**ABOUT THIS TASK**: Quote exactly the lines from the one with "Ja, spotpriser inom samma elområde ska vara" to the end of the data, both included; omit the pictures.

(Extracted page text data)
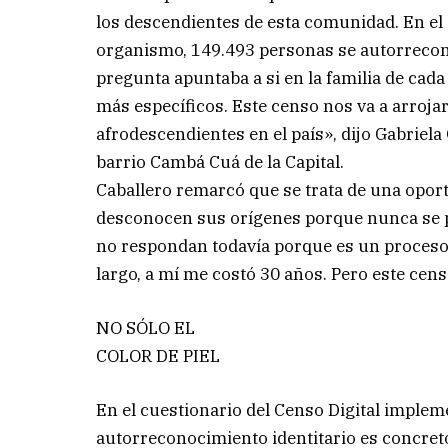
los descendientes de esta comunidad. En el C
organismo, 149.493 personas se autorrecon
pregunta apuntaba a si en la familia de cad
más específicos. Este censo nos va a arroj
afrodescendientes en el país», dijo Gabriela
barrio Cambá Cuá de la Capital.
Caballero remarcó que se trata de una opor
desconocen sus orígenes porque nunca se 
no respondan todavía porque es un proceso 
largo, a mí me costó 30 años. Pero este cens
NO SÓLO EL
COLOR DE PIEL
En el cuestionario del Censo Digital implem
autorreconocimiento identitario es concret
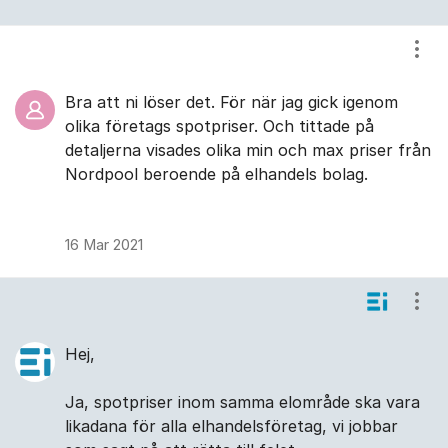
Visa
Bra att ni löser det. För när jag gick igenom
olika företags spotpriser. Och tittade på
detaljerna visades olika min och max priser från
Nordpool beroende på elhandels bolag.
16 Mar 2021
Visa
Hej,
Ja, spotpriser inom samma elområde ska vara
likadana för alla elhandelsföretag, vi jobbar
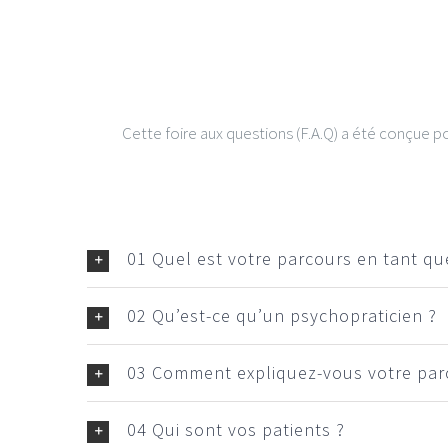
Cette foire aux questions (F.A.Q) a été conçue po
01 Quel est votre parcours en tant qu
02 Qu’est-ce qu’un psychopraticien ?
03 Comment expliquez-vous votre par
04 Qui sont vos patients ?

**ANSWER BELOW**:
Ja, spotpriser inom samma elområde ska vara
likadana för alla elhandelsföretag, vi jobbar
Cette foire aux questions (F.A.Q) a été conçue po
01 Quel est votre parcours en tant qu
02 Qu’est-ce qu’un psychopraticien ?
03 Comment expliquez-vous votre par
04 Qui sont vos patients ?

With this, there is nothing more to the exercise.